Un autre moment de ma vie très douloureux. Je me suis retrouvée dans la précarité et j'ai à nouveau sombré. Avec la disparition de mon grand frère Jacques auquel j'étais si attachée, le naufrage a été encore plus violent !

Comment avez-vous réagi ?

Je souffrais énormément, j'en voulais à Dieu et je me sentais coupable de faire subir mon état intérieur à mes enfants. Il fallait impérativement que quelque chose se passe ! Et l'improbable s'est produit. 

Un jour, alors que je méditais dans l'église de mon quartier devant une Pietà, je me suis mise à la place de la maman de celui qui avait tué mon frère et l’idée m'est venue de proposer à Nassera de la rencontrer, afin que nous portions ensemble notre douleur. Pour continuer à vivre, retrouver la paix et la distribuer autour de nous. 

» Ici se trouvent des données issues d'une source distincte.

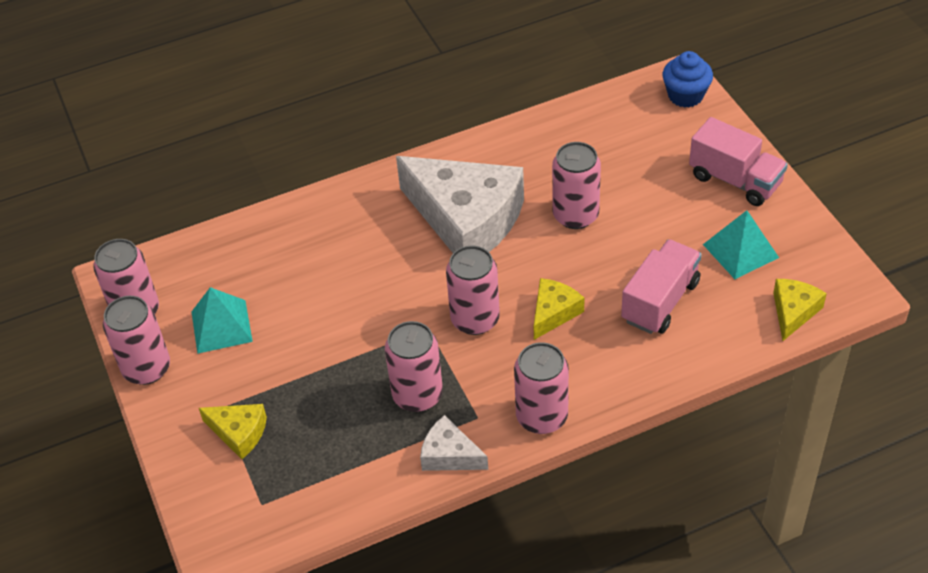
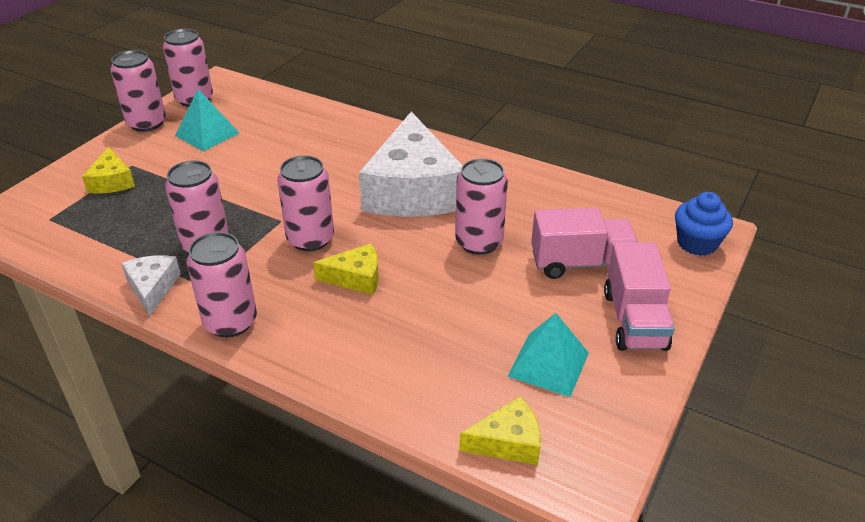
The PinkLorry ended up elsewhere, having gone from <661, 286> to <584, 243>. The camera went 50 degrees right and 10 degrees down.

Quelque temps plus tard, j'ai pris mon téléphone après m'être assurée auprès d'une journaliste qui nous connaissait toutes les deux que Nassera serait d'accord pour me répondre. J'ai composé son numéro avec l'assurance que je saurais trouver les mots pour la toucher. Je rentre facilement en lien avec les gens qui souffrent. C'est un don que j'ai reçu.

Et vous Nassera, vous étiez dans quel état d’esprit ? 

Après l’attentat, c'était l'enfer. J'étais totalement effondrée, je me sentais partir, j’avais le mauvais rôle, celui de la mère d’un terroriste, un fils que j'avais pourtant élevé, avec ses quatre frères et sœurs comme le reste de sa fratrie, le poussant à donner le meilleur de lui-même. Je cherchais à comprendre, j’avais besoin de réponses. Pourquoi Adel s'était-il radicalisé ? Que s'était-il passé ? Que lui avait-il manqué ? 

J’avais aussi peur pour mon travail. Je suis professeur dans un lycée professionnel de Saint-Etienne-du-Rouvray où j’’enseigne la biotechnologie. Je pensais que mes supérieurs allaient me juger et refuser que je reprenne mon métier.

Par une amie, j'avais tenté de tenté de joindre les sœurs de la paroisse présentes auprès du père Jacques au moment du drame. Mais elles n’étaient pas encore prêtes et la rencontre n'avait pas pu se faire.

Comment avez-vous réagi à la proposition de Roseline ?

Quand elle m’a annoncé, après plusieurs mois d’échanges au téléphone, qu’elle souhaitait faire ma connaissance en se rendant chez moi, je lui ai répondu que je l’attendais. J’avais à ce moment-là surtout besoin de lui demander pardon. Pour mon fils et pour moi qui n’avais pu empêcher le pire. Ce pardon, c'était mon idée fixe, je me sentais autant responsable du drame qu'Adel. 

Roseline m’a répondu qu’elle n’était pas venue chercher un pardon mais me proposer une alliance. Quand elle a sonné à ma porte, je l’ai prise dans mes bras et je me suis mise à parler d'Adel, de l'attentat, du phénomène de la radicalisation, du terrorisme, de mon combat de mère... L'entretien a duré longtemps. Je me sentais écoutée. Je pouvais enfin exprimer ce que j'avais sur le cœur. 

Que s'est-il passé ensuite ?

Cette première entrevue m’a permis de commencer à évacuer la culpabilité que je portais en moi : lorsqu'on est parent, on se demande toujours ce qu'on n'a pas bien fait pour que son enfant dérive à ce point. J'ai aussi compris de l'intérieur que nous étions toutes les deux victimes et anéanties par une douleur qui nous rassemblait. 

Petit à petit, j'ai retrouvé l'énergie dont nous avions chacune besoin, la force qui me manquait pour rester debout. Et je suis revenue à la vie ! J'ai aussi accepté de livrer ce que j'avais sur le cœur en témoignant pour le livre. Un travail exigeant mais dont je suis très fière. Depuis ce jour improbable, nous nous appelons régulièrement. Note amitié s'est imposée comme une évidence et une ressource vitale. 

Roseline et Nassera, qu’est ce qui est essentiel pour vous aujourd’hui dans vos vies ?

Nous voulons toutes les deux témoigner de la force qui nous habite. Pour prouver au monde que du chaos peut naître la lumière et que des vies sacrifiées peuvent servir à quelque chose. 

Même si rien n’efface la douleur, nous sommes sur le chemin d’une paix intérieure que nous souhaitons distribuer autour de nous. Dans la vie, le partage et l'amitié font des miracles si on ose franchir le pas.